▶ **What is being asked**
Copy the listing below word for word, beginning at its first line and stopping after the line that contains "v(-19.25, 0) *".

Stored items:
════════════════

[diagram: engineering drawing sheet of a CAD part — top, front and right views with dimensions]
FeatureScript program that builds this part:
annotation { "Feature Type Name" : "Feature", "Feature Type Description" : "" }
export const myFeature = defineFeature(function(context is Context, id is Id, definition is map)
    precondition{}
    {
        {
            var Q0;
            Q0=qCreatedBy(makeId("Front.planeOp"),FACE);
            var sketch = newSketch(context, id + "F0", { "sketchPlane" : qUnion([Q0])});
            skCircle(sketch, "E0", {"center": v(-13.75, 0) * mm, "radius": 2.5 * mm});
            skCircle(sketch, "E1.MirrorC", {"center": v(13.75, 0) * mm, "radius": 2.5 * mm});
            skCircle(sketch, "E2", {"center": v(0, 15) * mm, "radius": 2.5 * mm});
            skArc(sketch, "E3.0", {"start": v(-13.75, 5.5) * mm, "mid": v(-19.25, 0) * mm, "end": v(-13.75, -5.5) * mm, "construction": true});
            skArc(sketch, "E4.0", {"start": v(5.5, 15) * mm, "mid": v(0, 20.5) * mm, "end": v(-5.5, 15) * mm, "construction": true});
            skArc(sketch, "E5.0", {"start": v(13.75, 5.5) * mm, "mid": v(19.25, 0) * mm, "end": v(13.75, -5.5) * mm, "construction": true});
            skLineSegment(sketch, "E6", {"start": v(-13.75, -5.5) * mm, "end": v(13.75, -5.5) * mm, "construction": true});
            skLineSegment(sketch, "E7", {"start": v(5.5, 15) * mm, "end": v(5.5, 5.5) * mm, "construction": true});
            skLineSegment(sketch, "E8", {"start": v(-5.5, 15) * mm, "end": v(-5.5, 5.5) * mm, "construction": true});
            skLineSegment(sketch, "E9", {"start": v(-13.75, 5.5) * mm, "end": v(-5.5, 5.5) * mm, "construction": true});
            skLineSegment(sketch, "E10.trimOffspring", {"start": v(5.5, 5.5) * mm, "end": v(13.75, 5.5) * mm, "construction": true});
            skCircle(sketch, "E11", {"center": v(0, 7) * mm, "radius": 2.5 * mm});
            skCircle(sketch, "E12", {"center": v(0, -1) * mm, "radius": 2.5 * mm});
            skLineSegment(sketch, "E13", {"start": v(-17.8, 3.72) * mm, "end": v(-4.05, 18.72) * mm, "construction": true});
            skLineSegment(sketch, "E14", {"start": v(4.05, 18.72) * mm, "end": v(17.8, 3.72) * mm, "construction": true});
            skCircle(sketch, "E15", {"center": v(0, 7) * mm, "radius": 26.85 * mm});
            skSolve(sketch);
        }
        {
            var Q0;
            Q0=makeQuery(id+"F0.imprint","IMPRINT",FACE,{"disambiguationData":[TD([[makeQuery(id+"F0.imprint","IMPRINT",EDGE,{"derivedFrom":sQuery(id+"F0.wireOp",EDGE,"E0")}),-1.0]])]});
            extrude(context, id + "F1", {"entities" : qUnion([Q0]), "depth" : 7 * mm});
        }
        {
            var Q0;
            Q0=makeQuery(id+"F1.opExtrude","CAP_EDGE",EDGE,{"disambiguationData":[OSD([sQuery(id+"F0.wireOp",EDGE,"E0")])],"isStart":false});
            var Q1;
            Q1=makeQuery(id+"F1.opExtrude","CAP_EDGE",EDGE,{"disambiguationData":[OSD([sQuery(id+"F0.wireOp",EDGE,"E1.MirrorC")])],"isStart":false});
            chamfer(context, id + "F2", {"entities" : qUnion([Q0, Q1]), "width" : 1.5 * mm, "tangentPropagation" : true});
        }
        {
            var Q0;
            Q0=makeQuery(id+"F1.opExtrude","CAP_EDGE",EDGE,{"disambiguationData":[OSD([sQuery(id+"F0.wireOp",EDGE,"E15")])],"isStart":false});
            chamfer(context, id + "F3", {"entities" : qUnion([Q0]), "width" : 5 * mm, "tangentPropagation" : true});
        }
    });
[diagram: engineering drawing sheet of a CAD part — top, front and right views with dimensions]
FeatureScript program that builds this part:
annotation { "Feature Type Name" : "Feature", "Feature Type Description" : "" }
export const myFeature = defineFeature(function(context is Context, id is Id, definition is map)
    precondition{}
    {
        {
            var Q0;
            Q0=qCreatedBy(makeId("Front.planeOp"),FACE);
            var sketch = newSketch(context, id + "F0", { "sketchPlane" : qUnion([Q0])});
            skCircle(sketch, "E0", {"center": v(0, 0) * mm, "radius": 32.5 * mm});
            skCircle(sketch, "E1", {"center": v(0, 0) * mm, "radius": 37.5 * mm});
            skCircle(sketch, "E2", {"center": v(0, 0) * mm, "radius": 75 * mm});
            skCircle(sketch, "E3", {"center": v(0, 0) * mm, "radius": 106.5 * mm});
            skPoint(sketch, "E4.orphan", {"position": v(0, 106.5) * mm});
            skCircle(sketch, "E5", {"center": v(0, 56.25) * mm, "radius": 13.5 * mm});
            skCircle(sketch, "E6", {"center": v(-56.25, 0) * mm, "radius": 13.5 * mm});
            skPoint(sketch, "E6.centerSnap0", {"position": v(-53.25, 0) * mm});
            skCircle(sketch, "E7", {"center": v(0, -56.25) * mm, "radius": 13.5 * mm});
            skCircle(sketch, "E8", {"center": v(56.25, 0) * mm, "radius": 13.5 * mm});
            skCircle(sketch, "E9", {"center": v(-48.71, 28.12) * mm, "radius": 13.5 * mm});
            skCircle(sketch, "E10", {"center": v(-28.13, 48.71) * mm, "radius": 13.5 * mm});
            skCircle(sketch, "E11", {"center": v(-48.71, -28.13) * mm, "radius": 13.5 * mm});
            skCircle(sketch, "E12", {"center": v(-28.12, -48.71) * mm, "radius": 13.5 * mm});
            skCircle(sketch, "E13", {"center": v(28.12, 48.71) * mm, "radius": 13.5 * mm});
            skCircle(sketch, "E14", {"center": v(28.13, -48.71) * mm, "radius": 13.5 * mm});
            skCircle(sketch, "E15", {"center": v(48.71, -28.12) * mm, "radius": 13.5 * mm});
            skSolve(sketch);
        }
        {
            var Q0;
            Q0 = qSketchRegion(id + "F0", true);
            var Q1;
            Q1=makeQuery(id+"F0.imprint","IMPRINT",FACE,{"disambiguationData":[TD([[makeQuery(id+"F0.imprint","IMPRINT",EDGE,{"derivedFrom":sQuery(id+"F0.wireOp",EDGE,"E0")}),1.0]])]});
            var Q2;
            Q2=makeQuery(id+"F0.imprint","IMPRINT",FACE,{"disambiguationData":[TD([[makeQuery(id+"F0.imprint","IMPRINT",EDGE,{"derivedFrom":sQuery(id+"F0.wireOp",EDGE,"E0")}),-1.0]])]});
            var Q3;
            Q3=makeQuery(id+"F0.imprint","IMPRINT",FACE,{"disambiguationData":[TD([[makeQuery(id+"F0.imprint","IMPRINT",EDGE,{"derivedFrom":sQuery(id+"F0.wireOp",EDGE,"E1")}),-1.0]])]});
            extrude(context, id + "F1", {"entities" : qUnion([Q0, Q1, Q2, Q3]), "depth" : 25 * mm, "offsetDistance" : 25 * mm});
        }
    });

════════════════

▶ **Answer to this task**
[diagram: engineering drawing sheet of a CAD part — top, front and right views with dimensions]
FeatureScript program that builds this part:
annotation { "Feature Type Name" : "Feature", "Feature Type Description" : "" }
export const myFeature = defineFeature(function(context is Context, id is Id, definition is map)
    precondition{}
    {
        {
            var Q0;
            Q0=qCreatedBy(makeId("Front.planeOp"),FACE);
            var sketch = newSketch(context, id + "F0", { "sketchPlane" : qUnion([Q0])});
            skCircle(sketch, "E0", {"center": v(-13.75, 0) * mm, "radius": 2.5 * mm});
            skCircle(sketch, "E1.MirrorC", {"center": v(13.75, 0) * mm, "radius": 2.5 * mm});
            skCircle(sketch, "E2", {"center": v(0, 15) * mm, "radius": 2.5 * mm});
            skArc(sketch, "E3.0", {"start": v(-13.75, 5.5) * mm, "mid": v(-19.25, 0) * mm, "end": v(-13.75, -5.5) * mm, "construction": true});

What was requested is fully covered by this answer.